Retrospective: Acid Bath – When The Kite String Pops

1994 is a year that saw a number of huge releases from important metal bands. Groove metallers Pantera released Far Beyond Driven, stoner rockers Kyuss unveiled Welcome To Sky Valley and black metal legends Darkthrone unleashed Transilvanian Hunger. But, amidst the host of big names dropping timeless records within metal’s various subgenres, emerged Louisiana’s Acid Bath with their indefinable debut full-length When The Kite String Pops. Sure, the band may often find themselves aligned with sludge, but the album stood out for its versatility, and proved a precursor to the wealth of experimental metal the world is now filled with. Utterly eccentric, it put a number of people off at the time for its refusal to stick to the rules. What those people missed, however, is that it was exactly this that made the release such a formidable and unique (in the best sense of the word) beast.

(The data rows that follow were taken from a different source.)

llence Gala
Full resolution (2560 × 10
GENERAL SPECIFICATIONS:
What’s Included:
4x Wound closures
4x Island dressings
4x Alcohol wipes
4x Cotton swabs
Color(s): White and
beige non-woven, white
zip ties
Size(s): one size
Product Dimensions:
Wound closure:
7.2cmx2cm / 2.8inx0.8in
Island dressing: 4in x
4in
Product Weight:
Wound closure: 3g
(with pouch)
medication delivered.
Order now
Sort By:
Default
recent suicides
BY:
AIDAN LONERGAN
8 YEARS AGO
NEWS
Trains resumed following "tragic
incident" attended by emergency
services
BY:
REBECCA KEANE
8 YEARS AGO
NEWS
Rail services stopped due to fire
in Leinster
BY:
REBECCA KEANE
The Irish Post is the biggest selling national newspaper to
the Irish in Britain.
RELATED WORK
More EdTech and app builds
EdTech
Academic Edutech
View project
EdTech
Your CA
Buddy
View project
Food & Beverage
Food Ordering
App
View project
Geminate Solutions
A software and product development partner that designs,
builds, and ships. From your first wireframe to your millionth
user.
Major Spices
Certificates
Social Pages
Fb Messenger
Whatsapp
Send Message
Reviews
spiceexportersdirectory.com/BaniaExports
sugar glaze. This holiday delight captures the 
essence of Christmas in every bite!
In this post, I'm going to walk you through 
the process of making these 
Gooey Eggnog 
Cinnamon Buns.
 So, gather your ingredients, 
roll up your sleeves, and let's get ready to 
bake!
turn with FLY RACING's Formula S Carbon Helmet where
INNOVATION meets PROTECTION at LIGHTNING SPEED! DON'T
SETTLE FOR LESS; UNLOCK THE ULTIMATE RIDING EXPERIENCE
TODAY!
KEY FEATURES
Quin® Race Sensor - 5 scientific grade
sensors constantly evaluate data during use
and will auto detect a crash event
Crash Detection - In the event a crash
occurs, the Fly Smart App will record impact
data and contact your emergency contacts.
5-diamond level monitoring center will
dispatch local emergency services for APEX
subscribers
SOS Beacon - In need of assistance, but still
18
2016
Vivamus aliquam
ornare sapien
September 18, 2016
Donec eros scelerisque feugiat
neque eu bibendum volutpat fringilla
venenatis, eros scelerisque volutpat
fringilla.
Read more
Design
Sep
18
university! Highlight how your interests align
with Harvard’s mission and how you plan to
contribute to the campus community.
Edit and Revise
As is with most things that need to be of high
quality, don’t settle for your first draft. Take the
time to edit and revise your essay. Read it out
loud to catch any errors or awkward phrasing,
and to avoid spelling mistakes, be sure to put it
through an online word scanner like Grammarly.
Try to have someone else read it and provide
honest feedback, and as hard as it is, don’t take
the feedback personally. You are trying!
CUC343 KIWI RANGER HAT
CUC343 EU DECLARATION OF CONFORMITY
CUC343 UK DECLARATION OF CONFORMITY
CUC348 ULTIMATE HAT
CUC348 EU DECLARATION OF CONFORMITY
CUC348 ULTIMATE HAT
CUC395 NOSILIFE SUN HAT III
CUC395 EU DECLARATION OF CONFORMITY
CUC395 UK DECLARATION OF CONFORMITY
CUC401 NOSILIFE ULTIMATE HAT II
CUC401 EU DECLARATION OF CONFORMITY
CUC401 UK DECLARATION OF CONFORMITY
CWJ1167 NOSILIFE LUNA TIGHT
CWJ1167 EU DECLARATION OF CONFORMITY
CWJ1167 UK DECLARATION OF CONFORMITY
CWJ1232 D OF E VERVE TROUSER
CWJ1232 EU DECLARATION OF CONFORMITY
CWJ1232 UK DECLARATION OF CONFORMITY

Nowadays, bands who can merge genres the way Acid Bath did are commended in the pages of metal’s biggest publications, and whilst Acid Bath will never be mentioned alongside famously influential metal acts like Black Sabbath and Metallica, they were, in some ways, just as influential on the modern metal scene, particularly in the underground. Unlikely to ever make the big leagues, the band were cursed simply for being too ahead of their time. When The Kite String Pops saw Acid Bath achieve something every band wishes they could – create something that had never been done before. It took sludge, doom, stoner rock, death metal, punk, grind and thrash and threw them it into a melting pot of schizophrenic intensity and maniacal rhythms. Thematic inspiration would come from life’s darkest subjects – death, drugs, doom, and the thoughts of serial-killers. The artwork was even taken from a painting by the infamous killer John Wayne Gacy, that he created whilst awaiting execution.

We wouldn’t be the first to point out that the album wasn’t exactly well received at the time, at least not amongst metal’s mainstream, where critics questioned who the target audience for such a multi-faceted release was, for some reason following the inane notion that metal fans need to cling to one subgenre and can’t just be fans of the riff, no matter how it’s utilised. When The Kite String Pops is as corrosive as metal gets, stirring up textures from various metal subgenres and emerging with something more aurally challenging as a result. The vocals ranged from tortured screams to more dejected croons, the riffs drifted from sludgy dirges to thrashy assaults and yet the atmosphere was one of chaotic cohesion.

Acid Bath are no more, but their legacy amongst riff-heads and underground metal types lives on, simply because their music remains relevant. Almost two-and-a-half decades later, in a musical landscape in which the goalposts have shifted and there is more music available than ever, few can even hope to compare to the frenzied assault offered up by these American oddballs.